Potencial Crescimento das Ações da Viasat
Viasat pode experimentar um aumento significativo em suas ações devido à potencial cisão de seu negócio de tecnologia de defesa, um cenário que está se tornando cada vez mais provável, conforme analisado pela JPMorgan. O banco de investimento atualizou a classificação das ações da empresa de neutra para "sobrepeso". Além disso, a instituição elevou sua meta de preço para Viasat, passando de R$ 23 para R$ 50, o que representa um potencial de valorização de 35%.

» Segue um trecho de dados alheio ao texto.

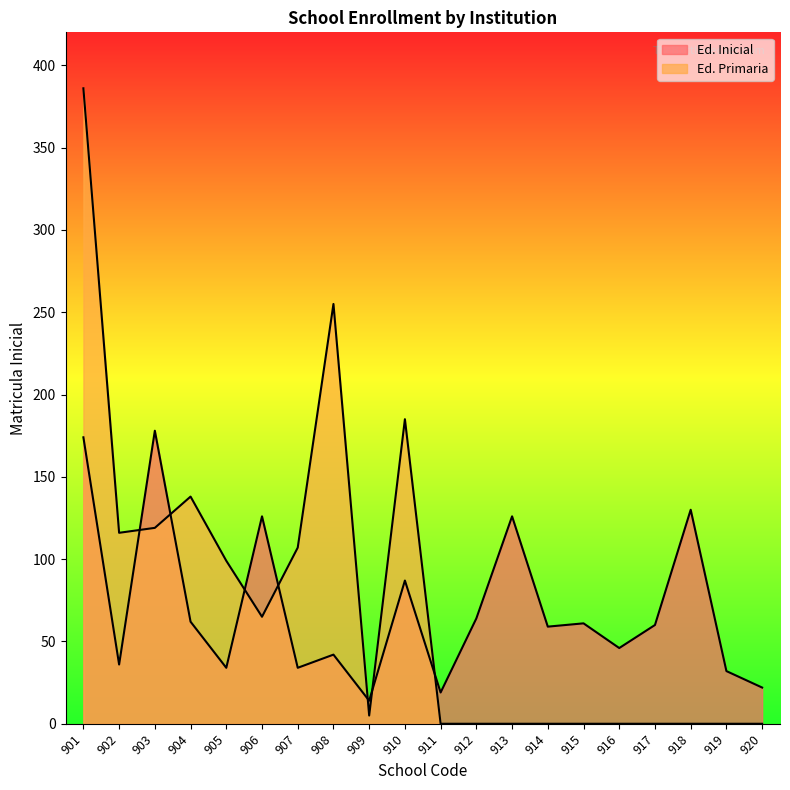

How many lines are shown in the chart?

2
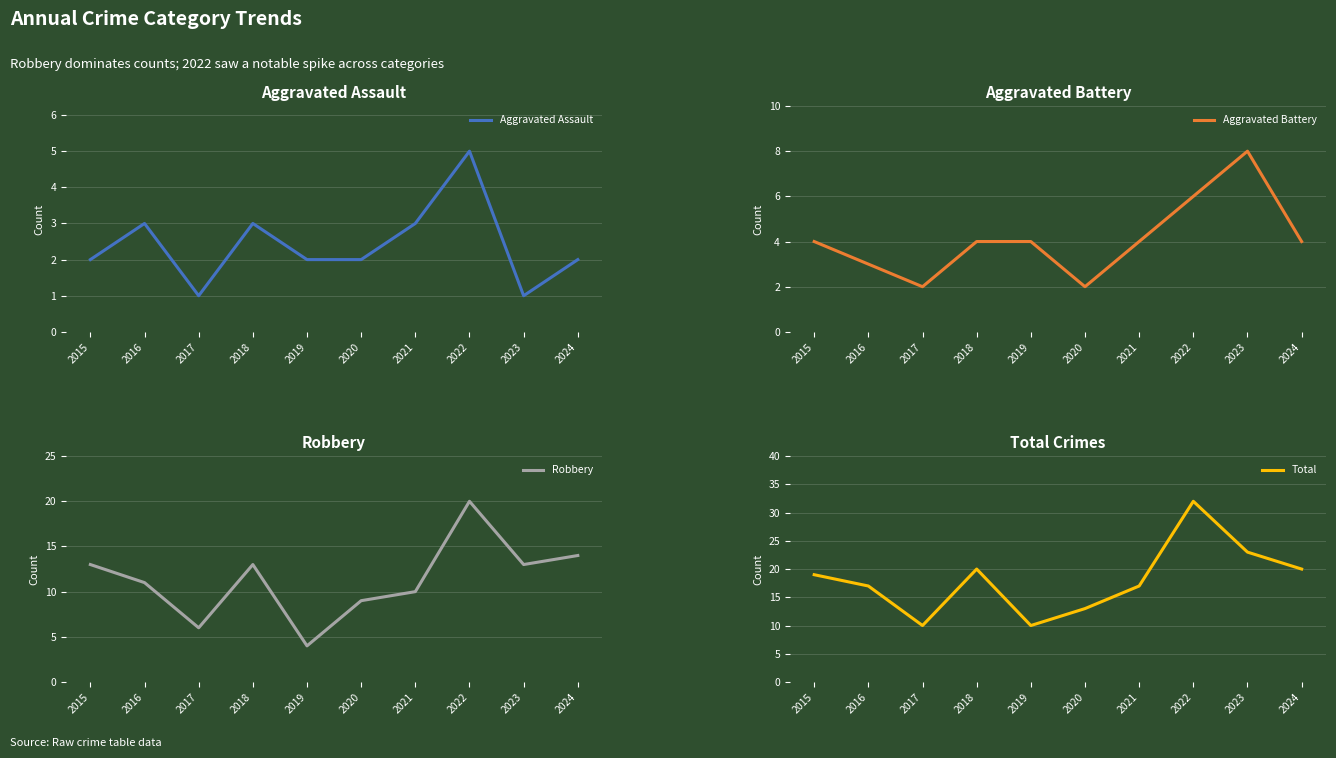

What is the maximum value shown in the chart?

32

Expectativas para a Cisão do Segmento de Defesa e Tecnologias Avançadas
O analista Sebastiano Petti comentou em uma nota enviada a clientes que a separação do segmento de Defesa e Tecnologias Avançadas (DAT) parece ter uma probabilidade cada vez maior. Isso inclui a possibilidade de uma divisão entre os negócios voltados para o governo e os voltados para o setor comercial, além de uma reestruturação das dívidas existentes. Petti ressaltou que o segmento DAT da Viasat registrou uma carteira de pedidos recorde de R$ 1,2 bilhão no segundo trimestre, representando um aumento de 31% em relação ao ano anterior.
Fatores que Impulsionam o Crescimento
Este crescimento no segmento DAT é impulsionado por uma maior dependência de ativos espaciais para fins de segurança nacional e pela demanda crescente por tecnologias de comunicação resilientes, entre outros fatores. Durante uma conferência com analistas na última semana, o CEO da Viasat, Mark Dankberg, analisou as possibilidades de desmembrar o negócio de DAT, embora tenha optado por não estabelecer um cronograma para a tomada de decisão. "Estamos sempre avaliando essas opções", afirmou Dankberg. "Estamos apenas pesando os benefícios."
Perspectivas da Wall Street
A visão da Wall Street sobre a Viasat está dividida. Segundo dados da LSEG, as ações receberam quatro recomendações de compra ou forte compra, quatro de manutenção e uma de venda. Na terça-feira, as ações da Viasat subiram 7%. No acumulado do ano, as ações da empresa apresentaram um aumento impressionante de 366%.